Monday, 22 December 2008

Spare us the Christmas specials

Well, the Christmas specials are certainly starting to come in thick and fast this week.
And all we can say is... make it stop. Please.
For One Night Only (ITV1, Sat) with Tom Jones, The Charlotte Church Nutcracking Christmas Special (C4, Sun), All Star Mr and Mrs Christmas Special (ITV1, Sat) and the awful Clash of the Santas (ITV1, Sun)... fun isn’t the word.
In fact, the word is something we probably can’t write in this blog.
Perhaps most gruesome of all was After You’ve Gone (BBC1, Sun).
This is the embarrassingly bad comedy created by the people who bought you My Family, with Nicholas Lyndhurst playing a (deservedly) abandoned dad and Celia Imrie as his utterly dull mother in law.
We’ve only previously caught the last five minutes or so on a Friday night (usually when switching over for Have I Got News for You), but even from this fleeting glimpse you could see it was very, very bad.
Nothing could prepare us for the full half hour experience though.
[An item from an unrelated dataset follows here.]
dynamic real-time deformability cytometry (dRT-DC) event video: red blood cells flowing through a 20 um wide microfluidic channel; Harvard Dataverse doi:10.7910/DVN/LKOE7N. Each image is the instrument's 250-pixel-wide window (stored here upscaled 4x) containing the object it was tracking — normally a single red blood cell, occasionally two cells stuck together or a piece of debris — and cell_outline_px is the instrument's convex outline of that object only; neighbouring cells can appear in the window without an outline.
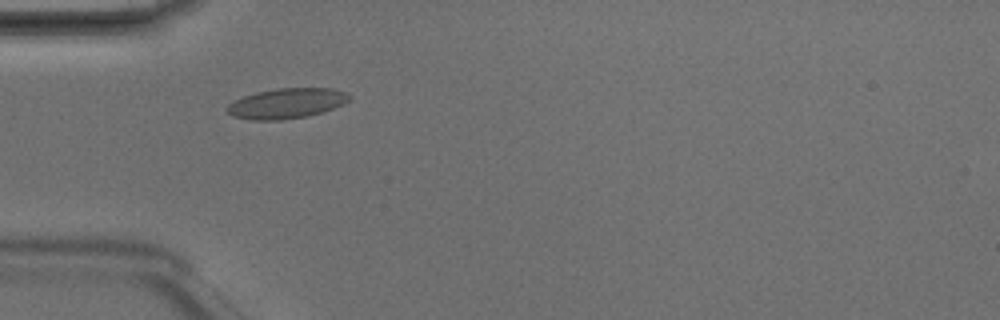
{"species": "Egyptian fruit bat (a non-hibernating species)", "species_latin": "Rousettus aegyptiacus", "temperature_condition": "room temperature", "stored_images_in_passage": 3, "camera_frame_rate_fps": 3000, "um_per_image_px": 0.085, "animal": {"sex": "male"}, "frame": {"image": 1, "passage_image": 1, "time_ms": 0.0, "image_size_px": [1000, 320], "cell_outline_px": [[352, 96], [344, 104], [308, 116], [280, 120], [252, 120], [232, 116], [224, 108], [228, 104], [244, 96], [256, 92], [276, 88], [332, 88], [344, 92]], "centroid_in_image_um": [24.33, 8.78], "position_along_channel_um": 60.7, "area_um2": 21.44}}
The Christmas plot, if you can use such a word to describe this kind of material, involved a burglary, a house swap and a hilarious case of mistaken identity.
A teenage son, who obviously had some kind of specials needs which was never quite explained, was also involved in a sub plot about selling toy dolls.
And Tracy Beaker was around for some of the time too as a teenage daughter. She didn’t get too many lines though. Lucky her.
It was only towards the end of this dire show that it suddenly struck us.
Nicholas Lyndhurst was once a part of the must-see show of the Christmas TV schedule (Fools and Horses). Now look at him.
If you think you’ve had a bad year, what with the credit crunch and all that, at least console yourself with one thought.
You’re not Nicholas Lyndhurst.
Best thing on the telly all weekend was actually a kids' drama, Dustbin Baby (BBC1, Sun) - about troubled teen April (Dakota Blue Richards) and her foster mum (Juliet Stevenson).
Penned by Jacqueline Wilson, it had a good story (a baby abandoned at birth and shoved in a dustbin at a pizza parlour), fine acting, warmth and a real Christmassy feel - despite having nothing at all to do with the festive season.
With the afternoon darkness outside, the twinkling lights on the tree, a large tin of Quality Street on the go and a reasonably happy ending, this was indeed a perfect yuletide family drama.